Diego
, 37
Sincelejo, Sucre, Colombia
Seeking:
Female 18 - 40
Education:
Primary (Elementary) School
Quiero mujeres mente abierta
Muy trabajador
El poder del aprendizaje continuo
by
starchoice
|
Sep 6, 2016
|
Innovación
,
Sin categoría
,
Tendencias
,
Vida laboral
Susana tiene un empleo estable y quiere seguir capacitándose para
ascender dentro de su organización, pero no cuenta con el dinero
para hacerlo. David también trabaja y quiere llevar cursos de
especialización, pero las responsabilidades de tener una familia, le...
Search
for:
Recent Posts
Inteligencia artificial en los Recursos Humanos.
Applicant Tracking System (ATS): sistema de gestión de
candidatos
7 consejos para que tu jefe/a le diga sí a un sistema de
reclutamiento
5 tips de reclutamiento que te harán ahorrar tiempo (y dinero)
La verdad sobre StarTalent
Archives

****************

Exercise brief:
For every entry in the records above, write an exact copy.

Written solution:
Diego
, 37
Sincelejo, Sucre, Colombia
Seeking:
Female 18 - 40
Education:
Primary (Elementary) School
Quiero mujeres mente abierta
Muy trabajador
El poder del aprendizaje continuo
by
starchoice
|
Sep 6, 2016
|
Innovación
,
Sin categoría
,
Tendencias
,
Vida laboral
Susana tiene un empleo estable y quiere seguir capacitándose para
ascender dentro de su organización, pero no cuenta con el dinero
para hacerlo. David también trabaja y quiere llevar cursos de
especialización, pero las responsabilidades de tener una familia, le...
Search
for:
Recent Posts
Inteligencia artificial en los Recursos Humanos.
Applicant Tracking System (ATS): sistema de gestión de
candidatos
7 consejos para que tu jefe/a le diga sí a un sistema de
reclutamiento
5 tips de reclutamiento que te harán ahorrar tiempo (y dinero)
La verdad sobre StarTalent
Archives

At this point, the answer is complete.